(Extract Opens)
Leafy, green vegetables

I keep reading that I should be eating more “leafy green vegetables”, but quickly run out of ideas.

-Salads, with a variety of lettuce
-Stir-fry, with various Asian greens (bok choy, choy sum, etc)
-?

What other ways can I include leafy greens into my diet?
And what the hell do you do with spinach to make it yummy?

I do not like cooked spinach at all, but raw baby spinach makes a lovely salad. You can add it to traditional lettuce-based salads, or try this:
8 oz. baby spinach, rinsed
1 can mandarin orange slices, drained
8 oz. fresh strawberries, sliced
4 oz. walnuts, chopped (or alternately, slivered almonds)

Toss together and dress with a Raspberry Vinnaigrette (Ken’s Steak House brand has a nice one). Yummy.

I like fresh baby spinach with pan-fried spaghetti or fettucini. Make your noodles, to whatever tenderness you like them. Drain them and pour a couple tablespoons of olive oil over them. Toss to coat in the oil. Heat a frying pan on high heat until it’s hothot (not hothothot, just hothot). Put a couple more tablespoons oil in the pan and toss some minced garlic in there. As soon as the garlic is smelling good, toss the noodles in and let them brown. They’ll probably stick to the bottom of the pan, but that’s all right, just keep 'em moving. Remove from heat and put them in a bowl or the pot you boiled them in, if you’re like me. Toss in some thinly sliced, pre-cooked meat-of-choice (I use deli-sliced ham/lunch meat). Toss in a crapload of baby spinach and toss to combine. Let it sit for a bit – it should be hot enough that the spinach will wilt quite readily. Top with your favorite cheese and spices and/or herbs. Enjoy.
(Extract Closes)
• **Exercise tasks**:
(1) Answer these questions about the leafy greens discussion:
(a) What nut can replace the walnuts in the spinach salad?
(b) Which brand of raspberry vinaigrette is recommended?
(c) What meat does the writer use in the pan-fried noodle dish?
(2) Translate this sentence from the leafy greens discussion into Spanish: "I do not like cooked spinach at all, but raw baby spinach makes a lovely salad."
(3) Write the next part of the leafy greens discussion, starting after its final sentence.
The data is not needed for anything here.
(Entries shown Opens)
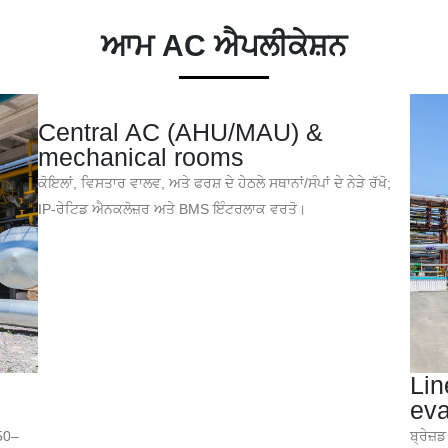
ਆਮ AC ਐਪਲੀਕੇਸ਼ਨ
Central AC (AHU/MAU) &
mechanical rooms
ਕੋਇਲਾਂ, ਵਿਸਤਾਰ ਵਾਲਵ, ਅਤੇ ਫਰਸ਼ ਦੇ ਹੇਠਲੇ ਸਥਾਨਾਂ/ਸੰਪਾਂ ਦੇ ਨੇੜੇ ਰੱਖੋ;
IP-ਰੇਟਿਡ ਐਨਕਲੋਜ਼ਰ ਅਤੇ BMS ਇੰਟਰਲਾਕ ਵਰਤੋ।
Lin
eva
150–
ਬ੍ਰੇਜ਼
(Entries shown Closes)
• **Answer list**:
(1)
(a) Slivered almonds.
(b) Ken's Steak House.
(c) Deli-sliced ham or lunch meat.

(2) No me gusta nada la espinaca cocida, pero la espinaca baby cruda hace una ensalada estupenda.

(3)
Spinach also rocks in calzones, especially when made with fresh, chunky tomato sauce and lots of cheese.

Apparently, spinach is made delicious with the addition of fatty cheese.

What kind of lettuce are you eating? If it’s just plain iceberg, replace it with baby spinach. In everything. If it’s romaine, bibb, and other, not as sucky, lettuces, use the spinach to supplement it in salads or vice versa and use spinach in your tacos, hamburgers, etc.

The taste and texture is so much better and it packs more nutrients too.

I like it cooked too but that’s a more acquired flavor.

Originally posted by norinew:

drool

Try some soul food. Eat some collard greens (don’t forget the hot sauce!). Also, slip lettuce into as many dishes as you can. Sandwiches, burgers, wraps, etc. Prepare mini-fruit salads or rice dishes on a bed of lettuce. Wrap other foods like chicken in lettuce. Put some shredded greens in the next cake you bake (just kidding!). Uh, eat lettuce by itself, if you’re into that sort of thing.

I like lettuce.

Kale is another good one. Chop it into strips and stir fry it with a little garlic, sliced onion and olive oil, then add a few tablespoons of water to the pan and cover it. Reduce the heat and steam it until it’s wilted. Then (I know this sounds weird, but it really is the key to great kale) add a few dashes of either balsamic vinegar or lemon juice. The acidic vinegar or juice magically makes the bitterness of the kale disappear. Add salt and pepper to taste.

Any, and I mean ANY leafy green can be sauteed with garlic and olive oil. When I buy the cheap bag o’ spring greens on sale near their sell-by date, I’ll get a few more days out of them by cooking them. Heat olive oil gently, add lots o’ garlic and then a whole bag o’ green stuff. Sautee until the garlic is brown, and then cover until it wilts. Extra yummy with Boursin or parmesean cheese added. A whole 5-7 ounce bag will cook down to about 2 servings.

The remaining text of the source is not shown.